The privately held Chanel, controlled by the billionaire Wertheimer brothers, reported an 18% decline in revenue and a 41% slump in operating profit in 2020, compared with a 6% revenue drop and 15% operating profit decline for Hermes. Earlier this month, Chanel appointed Leena Nair, a Unilever Plc executive, as chief executive officer starting in January.
Parker, the Jefferies analyst, said that Chanel is trying to find ways to compensate for that revenue drop. “Part of where they could close the gap to other brands that had e-commerce is on pricing.”
One consequence of Chanel’s price increases has been to boost the cost of its handbags on the secondary market, said Seth Weisser, chief executive of New York-based luxury reseller What Goes Around Comes Around. Chanel has sued the company for false advertising and trademark infringement, allegations the resale platform denies. Chanel declined to comment on the lawsuit.
Weisser said he’s able to sell Chanel bags that are ten years old or older for more than their original price, in part because many of the styles are discontinued. “Not all Chanel bags are created equal,” he said. Demand depends on the color, model and size. Of the purses that Chanel has made within the past several years, about half of them sell below the primary-market price, Weisser said.

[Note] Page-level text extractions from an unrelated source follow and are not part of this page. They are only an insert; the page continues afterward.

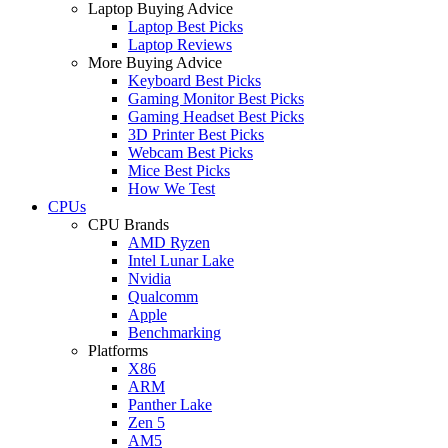
Laptop Buying Advice
Laptop Best Picks
Laptop Reviews
More Buying Advice
Keyboard Best Picks
Gaming Monitor Best Picks
Gaming Headset Best Picks
3D Printer Best Picks
Webcam Best Picks
Mice Best Picks
How We Test
CPUs
CPU Brands
AMD Ryzen
Intel Lunar Lake
Nvidia
Qualcomm
Apple
Benchmarking
Platforms
X86
ARM
Panther Lake
Zen 5
AM5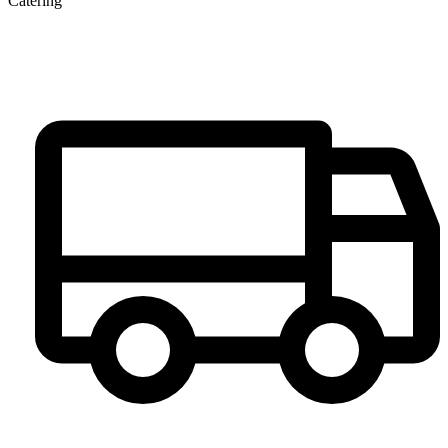
Catering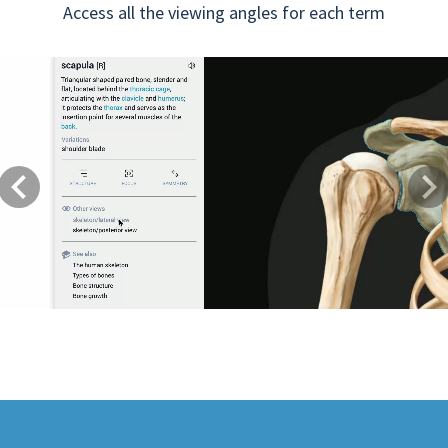
Access all the viewing angles for each term
Previous
Next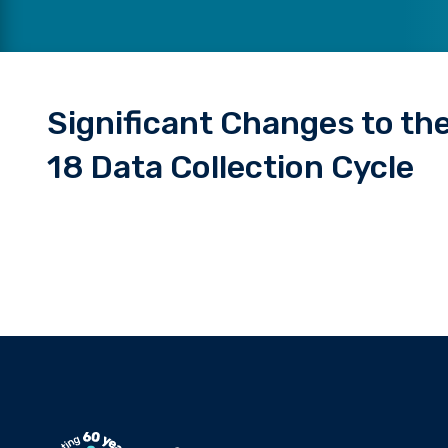
Significant Changes to t
18 Data Collection Cycle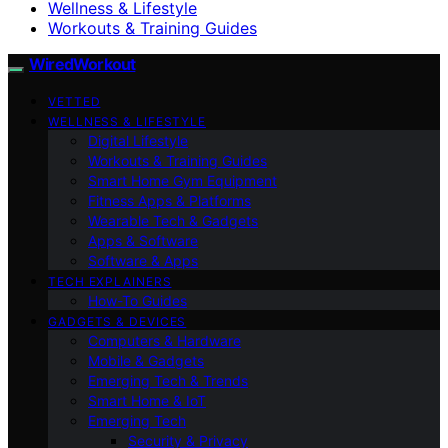
Wellness & Lifestyle
Workouts & Training Guides
WiredWorkout
VETTED
WELLNESS & LIFESTYLE
Digital Lifestyle
Workouts & Training Guides
Smart Home Gym Equipment
Fitness Apps & Platforms
Wearable Tech & Gadgets
Apps & Software
Software & Apps
TECH EXPLAINERS
How-To Guides
GADGETS & DEVICES
Computers & Hardware
Mobile & Gadgets
Emerging Tech & Trends
Smart Home & IoT
Emerging Tech
Security & Privacy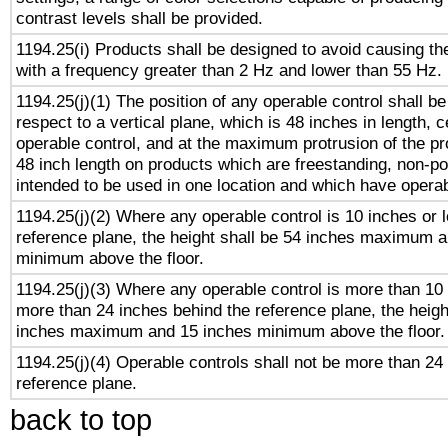
contrast levels shall be provided.
1194.25(i) Products shall be designed to avoid causing the
with a frequency greater than 2 Hz and lower than 55 Hz.
1194.25(j)(1) The position of any operable control shall b
respect to a vertical plane, which is 48 inches in length, 
operable control, and at the maximum protrusion of the pr
48 inch length on products which are freestanding, non-po
intended to be used in one location and which have operab
1194.25(j)(2) Where any operable control is 10 inches or 
reference plane, the height shall be 54 inches maximum 
minimum above the floor.
1194.25(j)(3) Where any operable control is more than 10
more than 24 inches behind the reference plane, the heigh
inches maximum and 15 inches minimum above the floor.
1194.25(j)(4) Operable controls shall not be more than 24
reference plane.
back to top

By contrast, resellers can count on Hermes’s most-sought after bags to consistently sell for more than their original price. A rare Birkin sold for 112,000 euros ($126,550) on resale platform Vestiaire Collective last month; its retail price was 18,500 euros. The most expensive Chanel bags have sold for as much as 30,000 euros, a spokesman for the platform said.
“Chanel is probably keen to bring the 2.55 and Timeless models on a par with the Birkin and the Kelly of Hermes,” said Bertrand Peyrat, chief supply officer at Vestiaire Collective, referring to the flap bag. “But the secondary market evaluation for Chanel is not there yet.”